Source extract =
+-------+

WPTB
- Statesboro, Georgia; United States;
- Frequency: 850 kHz
- Branding: 99.7 The Pulse, Sports

Programming
- Format: Sports - Fox Sports Radio

Ownership
- Owner: Neal Ardman; (Radio Statesboro, Inc.);

History
- First air date: April 5, 1976; 49 years ago
- Former call signs: WMCD (5/2004-7/2004)

Technical information
- Licensing authority: FCC
- Facility ID: 64417
- Class: B
- Power: 1,000 watts day 25 watts night
- Transmitter coordinates: 32°28′2.00″N 81°50′7.00″W﻿ / ﻿32.4672222°N 81.8352778°W
- Translator: 99.7 W259CH (Statesboro)

Links
- Public license information: Public file; LMS;

= WPTB =

WPTB (850 AM) is a radio station broadcasting a Sports Talk - radio format Affiliated with Fox Sports Radio. Licensed to Statesboro, Georgia, the station is currently owned by Neal Ardman, through licensee Radio Statesboro, Inc. It uses the dial position of its FM frequency for its moniker, "99.7 The Pulse."

By day, WPTB is powered at 1,000 watts non-directional. But to protect other stations on 850 AM from interference, at night the power is reduced to 25 watts. Programming is heard around the clock on 240-watt FM translator W259CH at 99.7 MHz.

==History==
The station went on the air as WPTB on 1976-04-05. On 2004-05-17, the station changed its call sign to WMCD. On 2004-07-08, the station changed its call sign back to the original WPTB.

+-------+

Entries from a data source
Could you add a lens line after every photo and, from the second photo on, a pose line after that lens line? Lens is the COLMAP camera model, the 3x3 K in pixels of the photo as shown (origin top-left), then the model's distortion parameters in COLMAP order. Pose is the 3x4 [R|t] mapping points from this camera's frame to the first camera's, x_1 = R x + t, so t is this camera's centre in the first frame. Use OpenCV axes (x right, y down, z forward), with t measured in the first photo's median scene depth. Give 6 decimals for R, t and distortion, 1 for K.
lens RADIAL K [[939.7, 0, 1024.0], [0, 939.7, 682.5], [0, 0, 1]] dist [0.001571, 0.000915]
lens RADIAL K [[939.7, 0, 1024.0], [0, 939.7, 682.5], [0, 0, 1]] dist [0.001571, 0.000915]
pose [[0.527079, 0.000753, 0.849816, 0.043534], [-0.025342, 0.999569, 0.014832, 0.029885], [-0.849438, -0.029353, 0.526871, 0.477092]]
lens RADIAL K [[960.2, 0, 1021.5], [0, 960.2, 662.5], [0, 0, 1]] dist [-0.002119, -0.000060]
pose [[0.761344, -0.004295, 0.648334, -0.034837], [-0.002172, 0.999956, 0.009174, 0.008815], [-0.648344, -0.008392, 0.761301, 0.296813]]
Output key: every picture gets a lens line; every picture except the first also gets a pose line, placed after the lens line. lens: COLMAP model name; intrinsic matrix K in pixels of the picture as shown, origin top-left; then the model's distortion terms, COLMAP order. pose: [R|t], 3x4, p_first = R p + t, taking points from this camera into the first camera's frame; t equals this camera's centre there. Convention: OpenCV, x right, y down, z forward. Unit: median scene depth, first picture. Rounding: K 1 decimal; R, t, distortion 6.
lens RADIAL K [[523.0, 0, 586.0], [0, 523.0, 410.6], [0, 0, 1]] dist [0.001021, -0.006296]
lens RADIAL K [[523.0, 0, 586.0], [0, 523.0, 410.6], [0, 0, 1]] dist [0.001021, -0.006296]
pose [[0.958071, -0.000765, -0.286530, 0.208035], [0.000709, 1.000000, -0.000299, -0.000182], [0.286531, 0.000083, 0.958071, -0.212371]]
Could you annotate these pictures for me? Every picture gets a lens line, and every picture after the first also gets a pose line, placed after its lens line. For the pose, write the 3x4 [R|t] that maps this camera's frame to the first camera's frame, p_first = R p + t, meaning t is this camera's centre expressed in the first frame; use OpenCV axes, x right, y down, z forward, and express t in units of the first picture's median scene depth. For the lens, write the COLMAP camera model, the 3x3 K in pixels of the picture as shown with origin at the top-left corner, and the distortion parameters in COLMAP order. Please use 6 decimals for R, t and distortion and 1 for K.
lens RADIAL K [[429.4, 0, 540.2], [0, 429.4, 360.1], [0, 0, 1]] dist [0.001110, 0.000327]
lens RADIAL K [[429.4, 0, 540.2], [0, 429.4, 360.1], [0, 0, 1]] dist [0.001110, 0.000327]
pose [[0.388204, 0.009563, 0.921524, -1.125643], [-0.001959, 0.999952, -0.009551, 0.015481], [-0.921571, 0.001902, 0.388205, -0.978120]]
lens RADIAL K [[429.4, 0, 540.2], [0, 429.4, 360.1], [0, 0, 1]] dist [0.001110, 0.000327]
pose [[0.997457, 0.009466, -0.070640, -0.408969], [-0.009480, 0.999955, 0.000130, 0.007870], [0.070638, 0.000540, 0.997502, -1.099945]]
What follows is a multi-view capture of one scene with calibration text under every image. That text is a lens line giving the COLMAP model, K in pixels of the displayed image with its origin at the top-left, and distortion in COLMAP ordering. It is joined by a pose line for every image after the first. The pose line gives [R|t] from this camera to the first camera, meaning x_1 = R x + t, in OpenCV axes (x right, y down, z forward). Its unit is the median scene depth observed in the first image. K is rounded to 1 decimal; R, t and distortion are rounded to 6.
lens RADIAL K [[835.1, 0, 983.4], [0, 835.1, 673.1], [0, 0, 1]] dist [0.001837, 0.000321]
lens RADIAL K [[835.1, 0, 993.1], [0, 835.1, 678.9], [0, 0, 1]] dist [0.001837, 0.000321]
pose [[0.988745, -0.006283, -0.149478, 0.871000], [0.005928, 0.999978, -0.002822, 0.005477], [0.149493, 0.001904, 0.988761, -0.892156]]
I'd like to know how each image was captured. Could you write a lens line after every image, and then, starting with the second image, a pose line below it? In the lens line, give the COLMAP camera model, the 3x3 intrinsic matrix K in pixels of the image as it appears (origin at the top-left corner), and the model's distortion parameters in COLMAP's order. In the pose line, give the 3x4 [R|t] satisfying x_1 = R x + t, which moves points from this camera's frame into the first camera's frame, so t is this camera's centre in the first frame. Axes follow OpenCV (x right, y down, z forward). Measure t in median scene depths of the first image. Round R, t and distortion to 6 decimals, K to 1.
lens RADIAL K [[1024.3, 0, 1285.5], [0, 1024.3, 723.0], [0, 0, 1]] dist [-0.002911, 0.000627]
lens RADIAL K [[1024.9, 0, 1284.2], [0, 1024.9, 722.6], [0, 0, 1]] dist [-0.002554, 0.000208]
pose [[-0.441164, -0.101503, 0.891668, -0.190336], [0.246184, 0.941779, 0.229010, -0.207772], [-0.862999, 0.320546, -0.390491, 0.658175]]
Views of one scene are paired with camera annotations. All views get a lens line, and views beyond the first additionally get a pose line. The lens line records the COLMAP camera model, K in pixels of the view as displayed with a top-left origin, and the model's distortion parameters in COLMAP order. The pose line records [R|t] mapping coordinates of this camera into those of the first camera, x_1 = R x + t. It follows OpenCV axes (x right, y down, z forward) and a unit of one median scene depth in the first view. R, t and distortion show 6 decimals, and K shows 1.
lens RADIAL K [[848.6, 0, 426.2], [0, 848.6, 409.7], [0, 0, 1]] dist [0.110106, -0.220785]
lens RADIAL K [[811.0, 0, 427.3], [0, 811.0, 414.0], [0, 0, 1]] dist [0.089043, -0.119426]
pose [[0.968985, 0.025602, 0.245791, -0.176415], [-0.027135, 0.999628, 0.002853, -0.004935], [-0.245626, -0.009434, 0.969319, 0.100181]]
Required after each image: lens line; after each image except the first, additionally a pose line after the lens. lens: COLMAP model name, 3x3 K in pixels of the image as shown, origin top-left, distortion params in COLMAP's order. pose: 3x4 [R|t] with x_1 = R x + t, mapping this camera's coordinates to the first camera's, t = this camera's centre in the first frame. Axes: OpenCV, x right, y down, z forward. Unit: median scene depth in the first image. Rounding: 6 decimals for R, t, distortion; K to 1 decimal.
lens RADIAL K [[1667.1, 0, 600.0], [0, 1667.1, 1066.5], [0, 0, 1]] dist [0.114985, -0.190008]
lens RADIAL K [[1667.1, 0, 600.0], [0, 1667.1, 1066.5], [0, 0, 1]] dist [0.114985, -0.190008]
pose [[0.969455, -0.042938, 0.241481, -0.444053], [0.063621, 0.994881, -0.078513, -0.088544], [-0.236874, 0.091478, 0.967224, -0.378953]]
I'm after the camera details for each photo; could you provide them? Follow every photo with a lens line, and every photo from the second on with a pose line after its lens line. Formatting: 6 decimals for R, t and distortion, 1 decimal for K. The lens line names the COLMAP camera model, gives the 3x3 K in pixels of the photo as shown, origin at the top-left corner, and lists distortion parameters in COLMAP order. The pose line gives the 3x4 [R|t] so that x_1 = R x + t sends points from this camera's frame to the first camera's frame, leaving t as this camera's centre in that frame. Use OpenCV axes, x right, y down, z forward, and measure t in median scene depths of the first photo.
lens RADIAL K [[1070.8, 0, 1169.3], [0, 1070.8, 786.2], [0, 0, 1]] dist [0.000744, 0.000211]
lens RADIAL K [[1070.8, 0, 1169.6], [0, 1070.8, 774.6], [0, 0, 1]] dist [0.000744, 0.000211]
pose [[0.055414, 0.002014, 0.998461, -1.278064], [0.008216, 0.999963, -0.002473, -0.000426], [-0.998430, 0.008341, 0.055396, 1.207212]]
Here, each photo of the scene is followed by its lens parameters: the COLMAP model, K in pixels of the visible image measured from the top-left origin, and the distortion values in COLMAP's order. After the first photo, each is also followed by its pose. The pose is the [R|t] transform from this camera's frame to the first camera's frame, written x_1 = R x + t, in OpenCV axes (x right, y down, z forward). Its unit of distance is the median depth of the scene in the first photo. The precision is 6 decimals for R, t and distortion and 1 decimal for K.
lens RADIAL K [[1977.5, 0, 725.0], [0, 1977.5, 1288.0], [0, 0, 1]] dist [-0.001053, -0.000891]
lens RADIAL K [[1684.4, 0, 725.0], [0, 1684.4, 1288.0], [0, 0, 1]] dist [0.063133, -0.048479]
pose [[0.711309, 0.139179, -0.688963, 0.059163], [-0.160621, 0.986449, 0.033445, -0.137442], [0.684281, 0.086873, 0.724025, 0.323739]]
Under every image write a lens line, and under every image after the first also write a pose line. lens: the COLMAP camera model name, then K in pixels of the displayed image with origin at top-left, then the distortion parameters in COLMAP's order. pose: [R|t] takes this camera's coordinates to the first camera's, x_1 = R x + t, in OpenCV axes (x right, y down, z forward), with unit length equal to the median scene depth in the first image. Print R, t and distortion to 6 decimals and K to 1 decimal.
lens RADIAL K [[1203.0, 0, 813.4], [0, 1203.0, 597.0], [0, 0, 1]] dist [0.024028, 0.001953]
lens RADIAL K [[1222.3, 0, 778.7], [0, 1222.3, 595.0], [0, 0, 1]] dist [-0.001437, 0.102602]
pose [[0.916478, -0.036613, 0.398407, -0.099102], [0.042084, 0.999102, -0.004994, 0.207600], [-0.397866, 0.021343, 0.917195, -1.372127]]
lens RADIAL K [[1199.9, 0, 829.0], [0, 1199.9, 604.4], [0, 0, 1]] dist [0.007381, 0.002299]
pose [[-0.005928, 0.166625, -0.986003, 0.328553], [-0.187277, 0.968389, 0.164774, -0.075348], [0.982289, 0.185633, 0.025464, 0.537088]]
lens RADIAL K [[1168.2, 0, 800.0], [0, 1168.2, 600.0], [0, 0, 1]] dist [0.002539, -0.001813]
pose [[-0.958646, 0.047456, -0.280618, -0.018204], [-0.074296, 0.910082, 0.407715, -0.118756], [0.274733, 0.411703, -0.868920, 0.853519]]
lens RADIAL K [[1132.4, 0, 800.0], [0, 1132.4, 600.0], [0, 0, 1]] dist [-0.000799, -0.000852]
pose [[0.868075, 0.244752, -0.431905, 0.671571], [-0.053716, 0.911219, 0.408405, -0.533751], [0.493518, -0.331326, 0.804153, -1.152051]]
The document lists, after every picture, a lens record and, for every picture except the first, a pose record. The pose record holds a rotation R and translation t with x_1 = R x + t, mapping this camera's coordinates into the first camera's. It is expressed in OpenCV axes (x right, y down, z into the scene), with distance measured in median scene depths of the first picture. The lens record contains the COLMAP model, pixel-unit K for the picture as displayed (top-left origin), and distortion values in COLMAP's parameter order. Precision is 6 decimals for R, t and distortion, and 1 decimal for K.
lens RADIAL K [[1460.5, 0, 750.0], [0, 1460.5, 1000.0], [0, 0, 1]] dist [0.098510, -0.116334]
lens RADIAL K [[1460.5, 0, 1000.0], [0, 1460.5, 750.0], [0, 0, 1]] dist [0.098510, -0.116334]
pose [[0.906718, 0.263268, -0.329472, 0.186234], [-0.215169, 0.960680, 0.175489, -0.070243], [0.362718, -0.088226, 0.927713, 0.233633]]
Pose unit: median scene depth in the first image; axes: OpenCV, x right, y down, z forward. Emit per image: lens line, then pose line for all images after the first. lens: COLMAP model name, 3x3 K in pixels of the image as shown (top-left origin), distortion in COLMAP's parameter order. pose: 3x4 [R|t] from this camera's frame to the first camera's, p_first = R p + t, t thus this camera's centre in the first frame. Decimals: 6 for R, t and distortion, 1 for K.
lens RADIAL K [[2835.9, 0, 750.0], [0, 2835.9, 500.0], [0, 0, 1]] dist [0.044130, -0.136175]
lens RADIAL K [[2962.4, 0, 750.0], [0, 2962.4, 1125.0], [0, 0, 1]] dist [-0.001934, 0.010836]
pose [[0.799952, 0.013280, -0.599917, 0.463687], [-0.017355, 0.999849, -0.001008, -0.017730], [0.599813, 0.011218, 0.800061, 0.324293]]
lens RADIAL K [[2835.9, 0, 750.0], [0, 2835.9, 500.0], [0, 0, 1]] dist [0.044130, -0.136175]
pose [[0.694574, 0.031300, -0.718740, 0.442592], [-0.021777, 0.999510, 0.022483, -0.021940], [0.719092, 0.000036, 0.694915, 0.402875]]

+-------+

What to do = Reproduce word for word the portion of the WPTB radio station text running from "WPTB (850 AM)" down to "at 99.7 MHz.". None of the entries is needed.

Exercise output =
WPTB (850 AM) is a radio station broadcasting a Sports Talk - radio format Affiliated with Fox Sports Radio. Licensed to Statesboro, Georgia, the station is currently owned by Neal Ardman, through licensee Radio Statesboro, Inc. It uses the dial position of its FM frequency for its moniker, "99.7 The Pulse."

By day, WPTB is powered at 1,000 watts non-directional. But to protect other stations on 850 AM from interference, at night the power is reduced to 25 watts. Programming is heard around the clock on 240-watt FM translator W259CH at 99.7 MHz.